Provided data:
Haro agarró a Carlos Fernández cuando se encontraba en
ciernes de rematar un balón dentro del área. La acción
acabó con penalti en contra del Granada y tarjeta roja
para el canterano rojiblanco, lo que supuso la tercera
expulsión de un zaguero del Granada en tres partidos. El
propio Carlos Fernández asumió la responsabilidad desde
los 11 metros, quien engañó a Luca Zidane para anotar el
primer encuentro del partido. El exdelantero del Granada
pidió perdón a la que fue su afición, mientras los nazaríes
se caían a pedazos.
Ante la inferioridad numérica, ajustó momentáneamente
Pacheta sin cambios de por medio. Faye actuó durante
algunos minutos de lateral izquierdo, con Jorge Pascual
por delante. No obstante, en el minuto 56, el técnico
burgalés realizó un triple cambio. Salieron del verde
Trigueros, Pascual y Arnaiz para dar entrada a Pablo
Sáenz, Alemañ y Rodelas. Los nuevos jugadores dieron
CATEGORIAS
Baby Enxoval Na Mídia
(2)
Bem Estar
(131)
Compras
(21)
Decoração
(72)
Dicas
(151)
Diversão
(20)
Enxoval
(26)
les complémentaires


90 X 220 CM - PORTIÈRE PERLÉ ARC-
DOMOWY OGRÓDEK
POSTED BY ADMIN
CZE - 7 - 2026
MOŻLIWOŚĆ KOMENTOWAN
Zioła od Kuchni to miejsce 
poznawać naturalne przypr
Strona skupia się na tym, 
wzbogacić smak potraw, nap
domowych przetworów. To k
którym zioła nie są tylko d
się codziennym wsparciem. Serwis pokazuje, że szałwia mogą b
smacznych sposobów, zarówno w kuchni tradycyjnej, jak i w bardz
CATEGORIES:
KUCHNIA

Task objective:
Copy out every line of the data above word for word, keeping the original line breaks.

Response to this exercise:
Haro agarró a Carlos Fernández cuando se encontraba en
ciernes de rematar un balón dentro del área. La acción
acabó con penalti en contra del Granada y tarjeta roja
para el canterano rojiblanco, lo que supuso la tercera
expulsión de un zaguero del Granada en tres partidos. El
propio Carlos Fernández asumió la responsabilidad desde
los 11 metros, quien engañó a Luca Zidane para anotar el
primer encuentro del partido. El exdelantero del Granada
pidió perdón a la que fue su afición, mientras los nazaríes
se caían a pedazos.
Ante la inferioridad numérica, ajustó momentáneamente
Pacheta sin cambios de por medio. Faye actuó durante
algunos minutos de lateral izquierdo, con Jorge Pascual
por delante. No obstante, en el minuto 56, el técnico
burgalés realizó un triple cambio. Salieron del verde
Trigueros, Pascual y Arnaiz para dar entrada a Pablo
Sáenz, Alemañ y Rodelas. Los nuevos jugadores dieron
CATEGORIAS
Baby Enxoval Na Mídia
(2)
Bem Estar
(131)
Compras
(21)
Decoração
(72)
Dicas
(151)
Diversão
(20)
Enxoval
(26)
les complémentaires


90 X 220 CM - PORTIÈRE PERLÉ ARC-
DOMOWY OGRÓDEK
POSTED BY ADMIN
CZE - 7 - 2026
MOŻLIWOŚĆ KOMENTOWAN
Zioła od Kuchni to miejsce 
poznawać naturalne przypr
Strona skupia się na tym, 
wzbogacić smak potraw, nap
domowych przetworów. To k
którym zioła nie są tylko d
się codziennym wsparciem. Serwis pokazuje, że szałwia mogą b
smacznych sposobów, zarówno w kuchni tradycyjnej, jak i w bardz
CATEGORIES:
KUCHNIA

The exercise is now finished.